**Exercise description**
Which lines of the data contain the string "plans"? Copy every one.

Data records below:

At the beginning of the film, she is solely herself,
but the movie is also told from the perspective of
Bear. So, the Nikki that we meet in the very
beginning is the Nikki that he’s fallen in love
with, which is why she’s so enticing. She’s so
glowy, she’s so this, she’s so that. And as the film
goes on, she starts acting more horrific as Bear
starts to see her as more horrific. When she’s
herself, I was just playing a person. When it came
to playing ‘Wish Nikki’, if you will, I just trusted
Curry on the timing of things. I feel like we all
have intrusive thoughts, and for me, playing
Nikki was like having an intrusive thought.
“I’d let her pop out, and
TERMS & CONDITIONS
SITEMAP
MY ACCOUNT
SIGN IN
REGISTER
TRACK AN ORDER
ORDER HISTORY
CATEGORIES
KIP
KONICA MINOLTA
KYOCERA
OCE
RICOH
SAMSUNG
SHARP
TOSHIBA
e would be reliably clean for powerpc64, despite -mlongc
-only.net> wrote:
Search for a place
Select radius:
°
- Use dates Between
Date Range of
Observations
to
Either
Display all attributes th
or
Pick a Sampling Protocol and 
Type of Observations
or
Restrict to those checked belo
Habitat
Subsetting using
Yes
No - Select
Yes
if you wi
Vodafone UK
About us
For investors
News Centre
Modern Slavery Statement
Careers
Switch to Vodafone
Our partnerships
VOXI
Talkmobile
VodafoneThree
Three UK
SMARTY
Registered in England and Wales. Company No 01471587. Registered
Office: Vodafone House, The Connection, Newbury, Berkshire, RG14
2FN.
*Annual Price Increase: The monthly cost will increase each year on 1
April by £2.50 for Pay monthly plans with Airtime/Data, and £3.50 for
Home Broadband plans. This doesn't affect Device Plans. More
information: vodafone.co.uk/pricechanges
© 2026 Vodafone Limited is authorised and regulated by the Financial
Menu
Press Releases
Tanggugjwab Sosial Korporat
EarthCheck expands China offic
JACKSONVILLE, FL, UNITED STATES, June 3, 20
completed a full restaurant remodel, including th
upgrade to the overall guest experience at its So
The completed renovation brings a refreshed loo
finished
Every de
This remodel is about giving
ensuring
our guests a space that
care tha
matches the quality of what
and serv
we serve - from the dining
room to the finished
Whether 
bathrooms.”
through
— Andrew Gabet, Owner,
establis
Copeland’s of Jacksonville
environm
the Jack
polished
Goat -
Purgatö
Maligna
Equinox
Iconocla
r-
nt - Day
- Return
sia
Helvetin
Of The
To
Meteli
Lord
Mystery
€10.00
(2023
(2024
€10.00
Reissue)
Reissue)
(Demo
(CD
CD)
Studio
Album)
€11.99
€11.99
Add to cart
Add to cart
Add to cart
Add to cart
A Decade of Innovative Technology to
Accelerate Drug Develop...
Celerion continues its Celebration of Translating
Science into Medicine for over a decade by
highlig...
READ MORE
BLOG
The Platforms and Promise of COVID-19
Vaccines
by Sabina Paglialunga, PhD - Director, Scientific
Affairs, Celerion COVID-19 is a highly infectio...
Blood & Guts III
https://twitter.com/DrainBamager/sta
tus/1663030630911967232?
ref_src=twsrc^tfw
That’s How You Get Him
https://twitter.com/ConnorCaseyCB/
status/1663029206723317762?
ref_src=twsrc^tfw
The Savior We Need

End of Data records.

**Your response**
April by £2.50 for Pay monthly plans with Airtime/Data, and £3.50 for
Home Broadband plans. This doesn't affect Device Plans. More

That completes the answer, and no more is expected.